Domestic team information
- 2020/21–present: Northern Districts

Career statistics
| Competition | WODI | WT20I | WLA | WT20 |
| Matches | 2 | 2 | 33 | 24 |
| Runs scored | 1 | - | 108 | 93 |
| Batting average | - | - | 9.81 | 15.50 |
| 100s/50s | 0/0 | 0/0 | 0/0 | 0/0 |
| Top score | 1* | - | 17 | 19 |
| Balls bowled | 102 | 42 | 1188 | 419 |
| Wickets | 3 | 2 | 49 | 18 |
| Bowling average | 37.66 | 20.50 | 20.83 | 26.94 |
| 5 wickets in innings | 0 | 0 | 1 | 0 |
| 10 wickets in match | 0 | 0 | 0 | 0 |
| Best bowling | 2/65 | 2/25 | 7/35 | 2/16 |
| Catches/stumpings | 0/– | 1/– | 4/– | 7/– |
- Source: NDCricket, 7 April 2026

= Kayley Knight =

New Zealand cricketer (born 2003)

Kayley Alona Knight (born 10 October 2003) is a New Zealand cricketer who currently plays for the New Zealand women's cricket team and Northern Districts in domestic cricket.
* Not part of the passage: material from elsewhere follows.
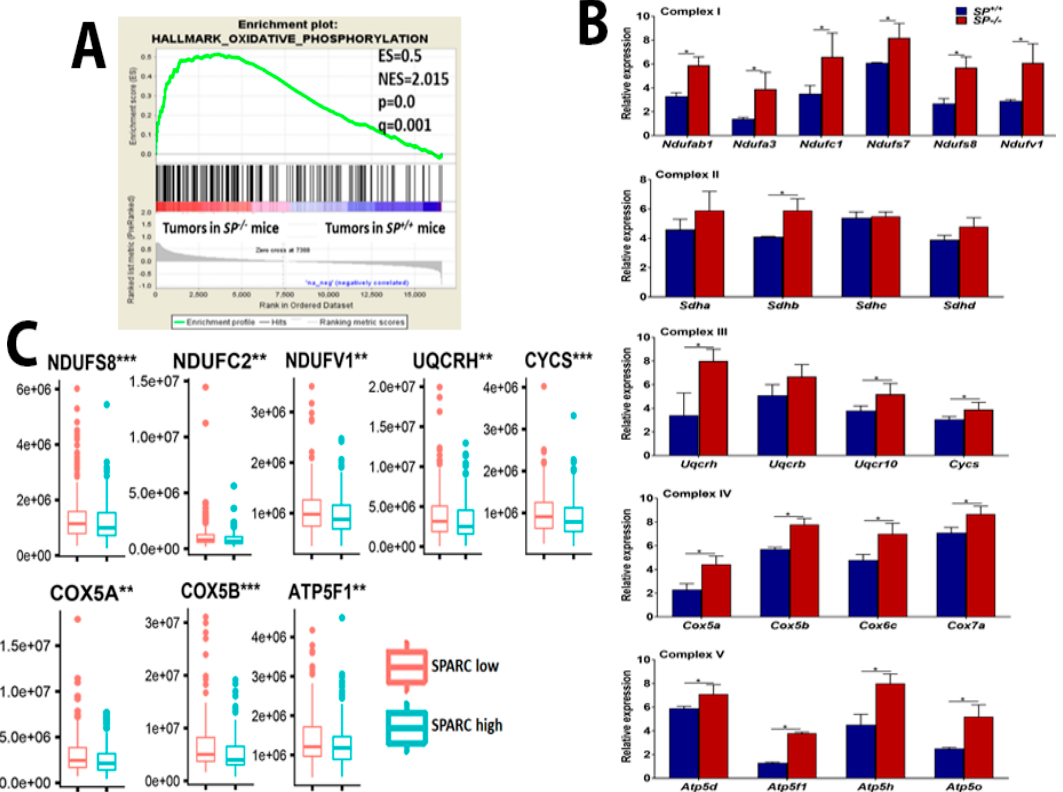
Figure 5. Effect of SPARC on mitochondrial electron transport chain (ETC). ( A ) Gene Set Enrichment Analysis (GSEA) of the top upregulated genes in whole transcriptome of ID8 tumors grown in SP − / − compared to SP +/+ mice showing the enrichment of oxidative phosphorylation and reactive oxygen species in tumors from SP − / − mice. ( B ) Bars represent mean ± SEM of the transcript levels of the indicated mitochondrial ETC enzymes determined by qRT-PCR, n = 3/genotype each in triplicates. * p < 0.05, Student’s t -test. ( C ) Human HGSC data sets from TCGA were stratified based on SPARC transcript level as SPARC-low and SPARC-High. The levels of the indicated enzymes were compared between SPARC-low and SPARC-High groups as described in the material and methods. ** p < 0.01 and *** p < 0.001.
She plays as a right-arm medium bowler.

==Career==
Knight plays for Northern Districts in the Hallyburton Johnstone Shield and the Super Smash, following in the footsteps of her mother, Melinda Knight. She made her List A debut against Wellington in the 2020–21 New Zealand Women's One-Day Competition on 21 November 2020. She made her T20 debut the following year, against Otago, in the 2021–22 New Zealand Women's Twenty20 Competition on 3 December 2021.
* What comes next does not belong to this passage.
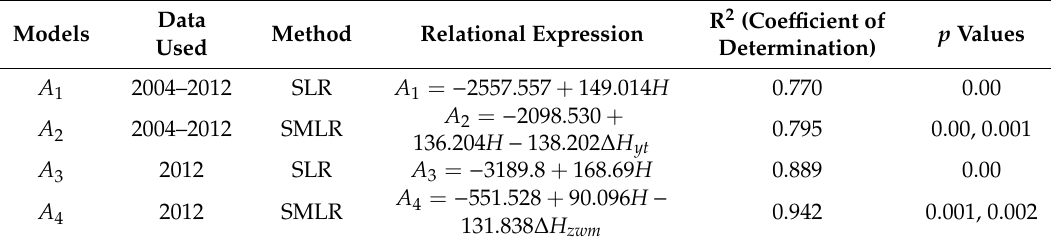
Figure 6. Relation between water area and water level of hydrological stations in 2004–2015. Figure 6 . Relation between water area and water level of hydrological stations in 20 04 –20 15. Table 3. Linear regression Table 3. Linear regression models.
She took her first (and currently only) List A 5-wicket haul (7-35) in the 2023–24 Hallyburton Johnstone Shield against Central Districts on 17 February 2024. She finished that season as the second highest wicket taker in the competition, with 18 wickets at 15.44

In February 2026 she made her international debut in the 2nd T20I against Zimbabwe, during their tour of New Zealand. She made her ODI debut in April 2026 against South Africa, debuting in the record-breaking 2nd ODI where she was not-out at the non-strikers end when the winning runs were hit.